Stock photo trends tend to follow design trends. One way to stay ahead of the pack when it comes to your photos is to spend some time doing a little research before you click the shutter or look through your shots.
One way to do this is to head to your local bookstore and peruse the current magazines, paying particular attention to the colors and the general aesthetic of the photos in both the ads and the articles.
Be sure to check out any of the magazines that fit a niche you are interested in photographing, too. This is a great way to get a feel for what’s popular in your particular genre.
Some trends splash onto the scene and are here today, gone tomorrow. For stock, it’s a good idea to focus in on trends that will not just do well today, but will continue to sell in the years to come. You want to focus on trends with staying power.
With the long term in mind, here are five of the current top trends to consider adding to your stock photo portfolios:
Authenticity has been a trend for a while now and shows no sign of slowing down. Gone are the days of the super-staged, brightly lit “parodies of life” shots that used to be everywhere. Now it’s about real life, real people, doing real things. Think candid moments with natural lighting, actual activities, genuine interactions, and real expressions. You can even use your smartphone for these to give it that “Instagram” feel, which is very popular. With this style, you become much more the documentarian than the stock photographer.
As more and more of us are constantly connected with our smartphones, computers, smart homes, and so on, many also have a deeper desire to un-plug, get away, and experience the natural world. It’s a delicate balancing act. All this (new) technology is a trend in and of itself, but what is new this year can so quickly be obsolete next year.
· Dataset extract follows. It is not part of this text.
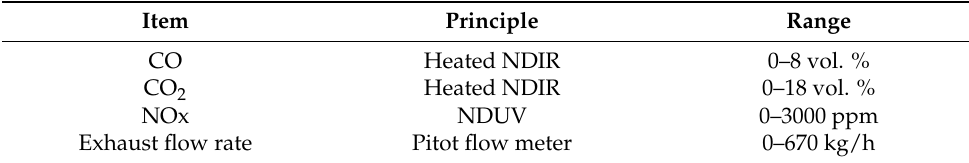
Table 2. Specifications of PEMS.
The best approach is to focus on the side of this trend that will have staying power as the next big tech gadget rolls in — the un-plugged part. No matter what evolves with technology, people will continue to be more and more connected. At the same time, the need to un-plug and get away from the constant “noise” will be greater than ever. Create images that tap into this desire to explore.
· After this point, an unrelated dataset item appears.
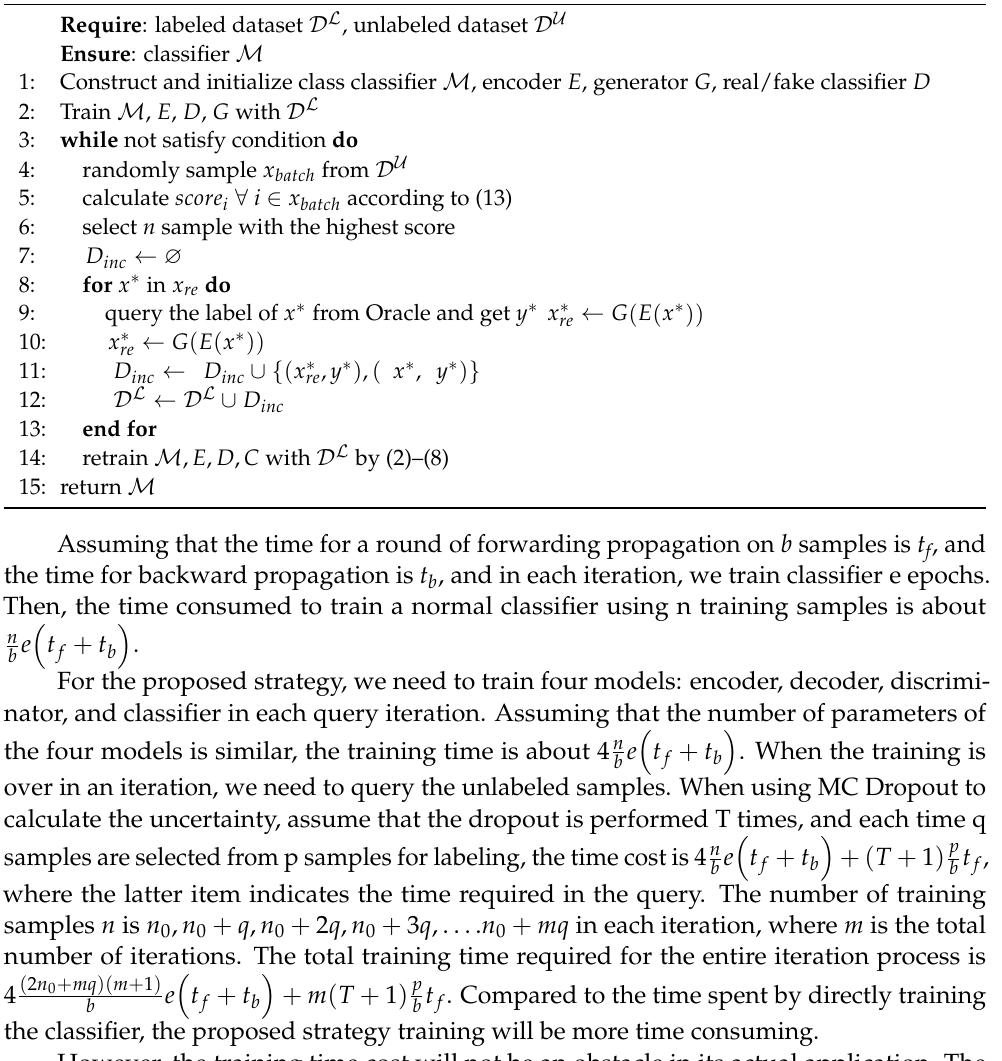
Algorithm 1. Procedure of the proposed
3. Wellness & Fitness (two for one)
I see these two as equals, or twins. And while the subject can be slightly different, the general ideas and reasons behind them are mostly the same. I do think that wellness covers a much broader scope, however. It can include any age group from pregnancy all the way to the elderly.
Wellness can include water, food, medicine, mental health, spirituality, and, yes, even fitness. Many people are becoming much more concerned about all aspects of life that contribute to their own personal wellness and also that of their families, friends, and communities at large. It’s a huge topic and a trend that’s likely to stay around.
We all know that copy space is an important consideration when composing and working through your shot list. Minimalism is like copy space on steroids. It’s not just that there is negative space in the image, it’s that there is in actuality very little else. To pull off these types of shots, you need to have a clear and interesting subject since there is very little else for the eye to wander to. There is something tranquil and peaceful about a very well-executed minimalist shot. They are super clean with lots of room for text.
As technology advances, we are becoming more connected on a global scale than at any other time in history. I have “friends” online from so many different countries, it’s mind blowing.
Photos that show the world in all its diversity are in demand. These types of images are perfect for our GEP photographers. They could be majestic landscapes, landmarks, exotic animals, interesting people, and cultural representations, to name a few. Anything showing the world’s diverse beauty fits with this trend.
You can’t go wrong incorporating any or all of these five trends into your own photography.